To make Curry Sauce:

  • 2 Tablespoons olive oil

  • 1 brown onion, finely diced

  • 4 garlic cloves, finely diced

  • 3 teaspoons ginger, finely grated

  • 2 medium carrots, diced

  • 1 medium Granny Smith apple, peeled & diced

  • 4 teaspoons Japanese curry powder

  • 1 teaspoon garam masala

  • 1 teaspoon gluten-free miso paste, dissolved in 1 cup of warm water

  • 4 teaspoons tamari

  • 2 teaspoons rice vinegar

  • 2 teaspoons mirin


Extras:

  • 2 cups rice (of your choice), cooked

  • 4 cups mixed salad greens, washed

  • 1 bunch radish, thinly sliced

  • 1/2 cucumber, thinly sliced



Directions

  1. Cut the tofu into slices and in batches, wrap the tofu in paper towel and place onto a plate, pressing another plate on top of it to gently squeeze out excess liquid.

  2. Remove the tofu from the paper towel and place into a shallow dish, pouring over the 4 tablespoons of tamari, flipping to coat evenly and set aside.

  3. In a large frypan over a low-medium heat, heat up 2 tablespoons of olive oil and add in the diced onion, sauteing until translucent. Next add in the garlic and cook for a further minute, before adding in the ginger. Cook for 1-2 minutes, stirring constantly.

  4. Mix in the carrots, apple, curry powder and garam masala and cook for 2 minutes.

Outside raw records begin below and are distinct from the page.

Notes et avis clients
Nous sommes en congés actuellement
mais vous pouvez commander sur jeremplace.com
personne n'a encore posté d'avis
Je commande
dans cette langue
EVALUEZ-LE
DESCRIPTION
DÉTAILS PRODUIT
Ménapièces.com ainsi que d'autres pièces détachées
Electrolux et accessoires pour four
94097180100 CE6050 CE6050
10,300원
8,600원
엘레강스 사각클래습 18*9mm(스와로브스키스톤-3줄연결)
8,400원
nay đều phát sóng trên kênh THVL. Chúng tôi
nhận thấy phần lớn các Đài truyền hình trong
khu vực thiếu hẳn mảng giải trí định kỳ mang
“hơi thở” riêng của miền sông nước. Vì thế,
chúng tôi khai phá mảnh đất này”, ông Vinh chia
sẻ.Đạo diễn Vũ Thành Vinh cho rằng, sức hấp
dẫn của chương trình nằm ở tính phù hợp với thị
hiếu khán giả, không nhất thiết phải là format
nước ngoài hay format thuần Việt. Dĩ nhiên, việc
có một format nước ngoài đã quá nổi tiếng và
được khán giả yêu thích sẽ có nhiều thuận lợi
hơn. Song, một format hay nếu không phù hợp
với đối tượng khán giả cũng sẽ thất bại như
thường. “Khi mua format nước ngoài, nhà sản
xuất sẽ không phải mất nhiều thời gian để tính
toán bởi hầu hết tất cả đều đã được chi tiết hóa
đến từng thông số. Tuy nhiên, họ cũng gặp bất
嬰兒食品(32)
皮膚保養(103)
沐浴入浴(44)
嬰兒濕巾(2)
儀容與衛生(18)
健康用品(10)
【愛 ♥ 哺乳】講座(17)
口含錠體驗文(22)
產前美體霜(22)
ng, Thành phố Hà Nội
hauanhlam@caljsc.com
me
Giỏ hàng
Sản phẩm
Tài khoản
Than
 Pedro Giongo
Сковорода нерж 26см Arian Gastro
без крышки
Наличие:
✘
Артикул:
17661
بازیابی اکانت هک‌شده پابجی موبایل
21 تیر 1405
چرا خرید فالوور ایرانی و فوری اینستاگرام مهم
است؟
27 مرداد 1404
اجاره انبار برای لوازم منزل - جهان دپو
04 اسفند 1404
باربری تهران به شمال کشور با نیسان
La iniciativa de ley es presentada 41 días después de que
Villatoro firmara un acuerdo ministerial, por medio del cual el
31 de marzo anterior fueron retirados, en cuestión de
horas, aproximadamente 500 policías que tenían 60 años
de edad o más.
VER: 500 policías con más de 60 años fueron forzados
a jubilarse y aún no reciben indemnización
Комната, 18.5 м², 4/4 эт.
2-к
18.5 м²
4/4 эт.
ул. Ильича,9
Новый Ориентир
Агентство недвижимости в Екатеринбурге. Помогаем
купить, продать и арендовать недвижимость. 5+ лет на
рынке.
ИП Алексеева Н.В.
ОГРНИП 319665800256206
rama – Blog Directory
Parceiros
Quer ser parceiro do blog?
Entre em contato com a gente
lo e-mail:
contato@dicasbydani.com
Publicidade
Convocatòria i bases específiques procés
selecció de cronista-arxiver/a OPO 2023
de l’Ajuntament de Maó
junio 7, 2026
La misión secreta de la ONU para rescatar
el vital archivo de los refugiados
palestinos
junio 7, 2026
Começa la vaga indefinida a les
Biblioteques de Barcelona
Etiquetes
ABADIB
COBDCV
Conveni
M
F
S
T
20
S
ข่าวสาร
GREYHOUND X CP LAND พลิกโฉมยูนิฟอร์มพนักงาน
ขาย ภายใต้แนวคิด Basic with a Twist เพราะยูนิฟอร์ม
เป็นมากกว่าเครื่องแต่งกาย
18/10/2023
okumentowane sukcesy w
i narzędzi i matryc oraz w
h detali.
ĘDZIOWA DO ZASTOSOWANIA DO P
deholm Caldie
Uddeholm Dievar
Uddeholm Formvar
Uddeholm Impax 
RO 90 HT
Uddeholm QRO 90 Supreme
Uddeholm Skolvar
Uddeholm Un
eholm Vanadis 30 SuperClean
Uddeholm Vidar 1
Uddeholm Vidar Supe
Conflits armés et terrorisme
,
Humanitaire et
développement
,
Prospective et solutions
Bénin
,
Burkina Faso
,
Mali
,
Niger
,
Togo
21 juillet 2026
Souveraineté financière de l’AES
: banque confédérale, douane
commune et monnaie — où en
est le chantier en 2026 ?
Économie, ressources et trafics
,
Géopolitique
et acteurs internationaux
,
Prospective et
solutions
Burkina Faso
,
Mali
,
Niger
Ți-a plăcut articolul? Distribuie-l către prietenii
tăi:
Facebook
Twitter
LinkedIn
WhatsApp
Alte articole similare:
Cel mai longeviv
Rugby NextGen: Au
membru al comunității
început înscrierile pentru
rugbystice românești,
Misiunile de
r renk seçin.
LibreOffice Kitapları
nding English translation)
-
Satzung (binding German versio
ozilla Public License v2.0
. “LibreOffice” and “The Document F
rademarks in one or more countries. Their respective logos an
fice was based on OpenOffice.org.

  5. Add the miso solution to the pan and simmer on a low heat, with the lid on, for 15 minutes, or until the carrots and apple are soft.

  6. Remove pan from the heat and allow to cool slightly, before pouring into a blender. Add in the tamari, rice vinegar and mirin and blitz until the sauce is smooth.

  7. Meanwhile to crumb the tofu, place the flour, corn flour mixture, and breadcrumbs into separate shallow bowls (make sure you give the corn flour mixture a good mix before you coat the tofu as the flour tends to drop to the botton of the bowl). Coat the tofu in the flour, then the corn flour mix, then the breadcrumbs, repeat until all slices of tofu have been covered.

  8. Fill the bottom of a frypan with rice bran oil and heat up, until it is hot. Carefully place each piece of tofu into the pan and cook for 3 minutes each side, or until the crumb coating is golden brown. Repeat until all tofu is cooked. Place cooked tofu on a tray lined with paper towel to remove excess oil.

  9. Assemble your tofu bowl with the cooked rice, mixed salad greens, cucumber and radish. Re-heat the katsu sauce if needed and pour over the tofu and rice. Enjoy!